Hallo Weed888! |wavey: 
Ich mach' dir jetzt mal 'ne kurze Auflistung der Genehmigungen mit Preisen, die du bei dem Verein beziehen kannst, dem ich auch angehöre. Das mit dem Verein mußt du nicht so eng sehen, du hast keinerlei Verpflichtungen, es geht sich nur darum, daß man die Genehmigung für die holländische Rur dort bekommt.

1. Groote Vergunning, Limburgse Vergunning, für Senioren von 16 - 65 Jahre:
   20 €

2. Maasplassen Vergunning
    6 €

3. Roer Vergunning
    4,50 €

In jedem Fall brauchst du die "Sportvisakte", das ist sowas wie der deutsche Fischereischein, nur brauchst du dafür keine Prüfung abzulegen. Diese Sportvisakte bekommst du in den schon genannten Angelgeschäften oder bei jedem holländischen Postamt. Kosten hierfür sind 9,50 €.

Also, jetzt liegt's an dir.
 |wavey:


----------



## Weed888 (27. Februar 2005)
---*---
## Aufgabe
Erkläre in ein bis drei Sätzen, warum man laut Textauszug die Sache mit dem Verein „nicht so eng sehen“ muss. Die Datenzeilen spielen hierfür keine Rolle.
---*---
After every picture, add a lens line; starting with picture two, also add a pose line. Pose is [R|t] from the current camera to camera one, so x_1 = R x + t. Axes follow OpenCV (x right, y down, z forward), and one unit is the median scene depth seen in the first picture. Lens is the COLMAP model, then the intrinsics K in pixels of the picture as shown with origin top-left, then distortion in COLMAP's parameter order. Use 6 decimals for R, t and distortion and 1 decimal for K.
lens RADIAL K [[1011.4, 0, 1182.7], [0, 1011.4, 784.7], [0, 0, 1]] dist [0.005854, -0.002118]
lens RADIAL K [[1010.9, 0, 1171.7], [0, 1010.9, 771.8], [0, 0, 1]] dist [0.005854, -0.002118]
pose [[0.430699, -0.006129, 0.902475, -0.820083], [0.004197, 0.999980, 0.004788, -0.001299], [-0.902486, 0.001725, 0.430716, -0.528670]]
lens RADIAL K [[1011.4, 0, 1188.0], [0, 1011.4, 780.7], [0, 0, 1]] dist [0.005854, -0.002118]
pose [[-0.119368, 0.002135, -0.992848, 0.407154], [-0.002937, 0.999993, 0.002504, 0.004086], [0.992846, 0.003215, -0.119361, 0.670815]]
---*---
## Antwort
Mit dem Verein geht man keinerlei Verpflichtungen ein. Es geht nur darum, dort die Genehmigung für die holländische Rur zu bekommen.